### [EXERCISE GOAL]
Transcribe all of the listing exactly.

### [GIVEN DATA]

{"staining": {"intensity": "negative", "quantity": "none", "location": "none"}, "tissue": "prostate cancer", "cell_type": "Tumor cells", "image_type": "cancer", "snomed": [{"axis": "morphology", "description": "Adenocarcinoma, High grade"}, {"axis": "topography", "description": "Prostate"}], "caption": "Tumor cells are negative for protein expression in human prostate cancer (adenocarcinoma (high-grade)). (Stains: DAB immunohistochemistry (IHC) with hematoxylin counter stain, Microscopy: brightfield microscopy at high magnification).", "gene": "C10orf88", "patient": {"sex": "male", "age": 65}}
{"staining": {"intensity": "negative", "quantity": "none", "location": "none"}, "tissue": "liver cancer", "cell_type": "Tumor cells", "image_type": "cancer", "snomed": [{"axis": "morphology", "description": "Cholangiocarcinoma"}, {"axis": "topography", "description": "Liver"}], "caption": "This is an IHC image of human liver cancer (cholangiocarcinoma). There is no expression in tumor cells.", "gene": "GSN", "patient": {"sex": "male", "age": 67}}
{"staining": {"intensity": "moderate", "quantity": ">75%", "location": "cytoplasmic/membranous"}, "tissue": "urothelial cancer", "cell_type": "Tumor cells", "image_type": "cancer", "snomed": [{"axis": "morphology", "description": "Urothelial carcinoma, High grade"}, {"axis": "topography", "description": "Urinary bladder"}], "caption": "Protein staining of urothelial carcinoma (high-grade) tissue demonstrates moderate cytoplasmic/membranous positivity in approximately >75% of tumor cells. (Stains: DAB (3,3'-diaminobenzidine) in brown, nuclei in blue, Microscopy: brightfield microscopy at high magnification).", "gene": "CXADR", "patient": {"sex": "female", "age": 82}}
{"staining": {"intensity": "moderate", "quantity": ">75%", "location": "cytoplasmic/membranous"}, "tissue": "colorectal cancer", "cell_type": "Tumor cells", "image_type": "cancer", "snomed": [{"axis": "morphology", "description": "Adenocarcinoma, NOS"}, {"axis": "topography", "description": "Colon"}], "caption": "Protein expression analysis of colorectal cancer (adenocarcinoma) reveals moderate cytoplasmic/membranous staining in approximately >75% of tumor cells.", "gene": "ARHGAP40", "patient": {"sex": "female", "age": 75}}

### [PROBLEM SOLUTION]
{"staining": {"intensity": "negative", "quantity": "none", "location": "none"}, "tissue": "prostate cancer", "cell_type": "Tumor cells", "image_type": "cancer", "snomed": [{"axis": "morphology", "description": "Adenocarcinoma, High grade"}, {"axis": "topography", "description": "Prostate"}], "caption": "Tumor cells are negative for protein expression in human prostate cancer (adenocarcinoma (high-grade)). (Stains: DAB immunohistochemistry (IHC) with hematoxylin counter stain, Microscopy: brightfield microscopy at high magnification).", "gene": "C10orf88", "patient": {"sex": "male", "age": 65}}
{"staining": {"intensity": "negative", "quantity": "none", "location": "none"}, "tissue": "liver cancer", "cell_type": "Tumor cells", "image_type": "cancer", "snomed": [{"axis": "morphology", "description": "Cholangiocarcinoma"}, {"axis": "topography", "description": "Liver"}], "caption": "This is an IHC image of human liver cancer (cholangiocarcinoma). There is no expression in tumor cells.", "gene": "GSN", "patient": {"sex": "male", "age": 67}}
{"staining": {"intensity": "moderate", "quantity": ">75%", "location": "cytoplasmic/membranous"}, "tissue": "urothelial cancer", "cell_type": "Tumor cells", "image_type": "cancer", "snomed": [{"axis": "morphology", "description": "Urothelial carcinoma, High grade"}, {"axis": "topography", "description": "Urinary bladder"}], "caption": "Protein staining of urothelial carcinoma (high-grade) tissue demonstrates moderate cytoplasmic/membranous positivity in approximately >75% of tumor cells. (Stains: DAB (3,3'-diaminobenzidine) in brown, nuclei in blue, Microscopy: brightfield microscopy at high magnification).", "gene": "CXADR", "patient": {"sex": "female", "age": 82}}
{"staining": {"intensity": "moderate", "quantity": ">75%", "location": "cytoplasmic/membranous"}, "tissue": "colorectal cancer", "cell_type": "Tumor cells", "image_type": "cancer", "snomed": [{"axis": "morphology", "description": "Adenocarcinoma, NOS"}, {"axis": "topography", "description": "Colon"}], "caption": "Protein expression analysis of colorectal cancer (adenocarcinoma) reveals moderate cytoplasmic/membranous staining in approximately >75% of tumor cells.", "gene": "ARHGAP40", "patient": {"sex": "female", "age": 75}}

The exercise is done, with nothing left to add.